In een recent proefschrift gepubliceerd in 2018 van de Nederlandse historicus Margriet Fokken (Beyond being koelies and kantraki: Constructing Hindostani identities in Suriname in the era of indenture 1873 – 1921) staan voorbeelden van vrouwen die al in de eerste twee decennia van de 20ste eeuw hun eigen zaak hadden of na de dood van hun man de zaken voortzetten.
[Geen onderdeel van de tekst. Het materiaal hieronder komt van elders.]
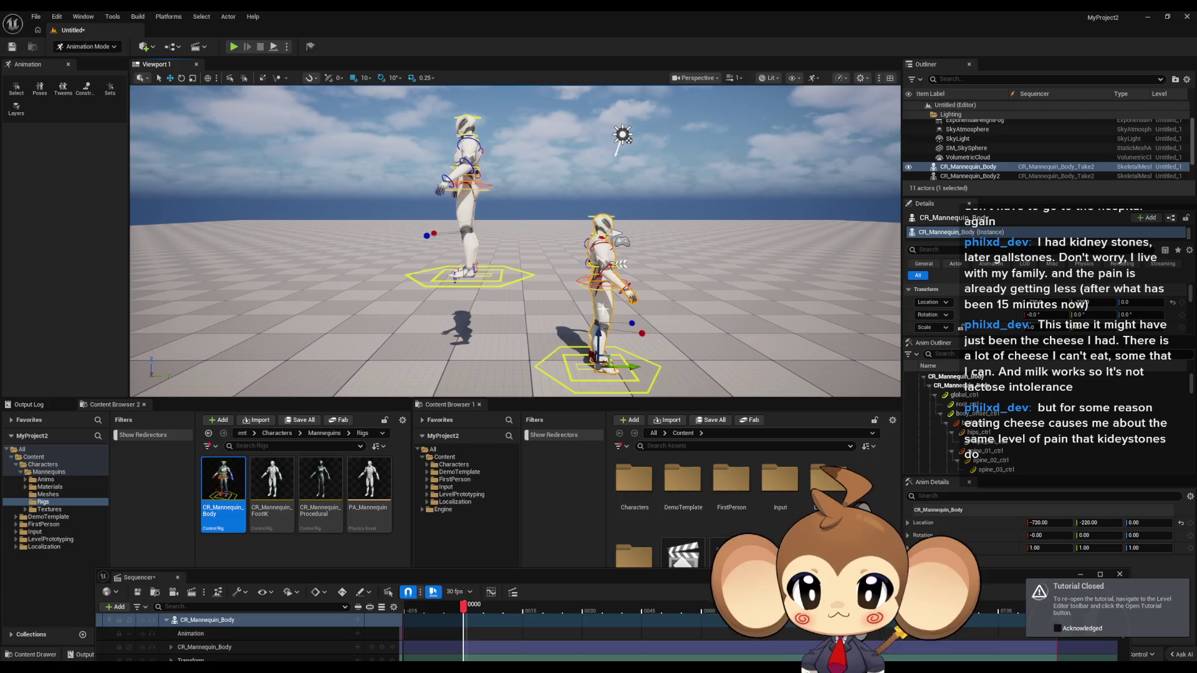
type("110")
key("Return")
We mogen aannemen dat zij zeker wat basis scholing hadden om dit te kunnen doen.Zo zien wij ook hier weer hoe belangrijk uitzonderingen zijn al was het alleen om aan te geven dat er altijd mensen waren, mannen en vrouwen, die zich wisten lost te maken uit stereotype verwachtingen die in elke maatschappij voorkomen.
Toch zouden contractanten en later nazaten van hen steeds meer het belang van onderwijs inzien zoals Lila Gobardhan schets. Wat me altijd is opgevallen in archiefstukken waarmee ik heb gewerkt, is dat koloniale machthebbers vaak veel speelruimte hebben opengelaten voor de Brits Indiers om wel of niet deel te nemen aan onderwijs. Je krijgt de indruk dat zij al lang blij waren als zo veel als mogelijk arbeiders uit deze groep inclusief de jongens of meisjes wilden werken op de velden. De winsten gingen boven mooie idealen over een geschoolde bevolking.
In de presentatie is ook aangegeven dat contractanten belangrijk waren in de toenemende roep om openbaar onderwijs aan te bieden als tegenwicht van de religieuze scholen waar onderwijs en zieltjes winnen nauw met elkaar waren verbonden. Dat is een ander belangrijk aspect van contractarbeid in Suriname. Zij bleven erop hameren dat de koloniale overheid een taak had om onderwijs niet over te laten aan de verschillende religieuze denominaties. Het is uiteindelijk gelukt, zoals in de presentatie is geschetst. We moeten echter niet vergeten dat het openbaar onderwijs in vooral de districten geen hoog niveau had vanwege de leerkrachten die zelf nauwelijks gekwalificeerd waren. Het getuigt van enorme doorzettingsvermogen dat uiteindelijk districtskinderen ondanks het onderwijs dat zij hadden genoten, later toch in staat waren om in de hoofdstad hogere opleidingen te volgen en vooral na de Tweede Wereldoorlog tot de intellectuele top van de maatschappij te gaan behoren.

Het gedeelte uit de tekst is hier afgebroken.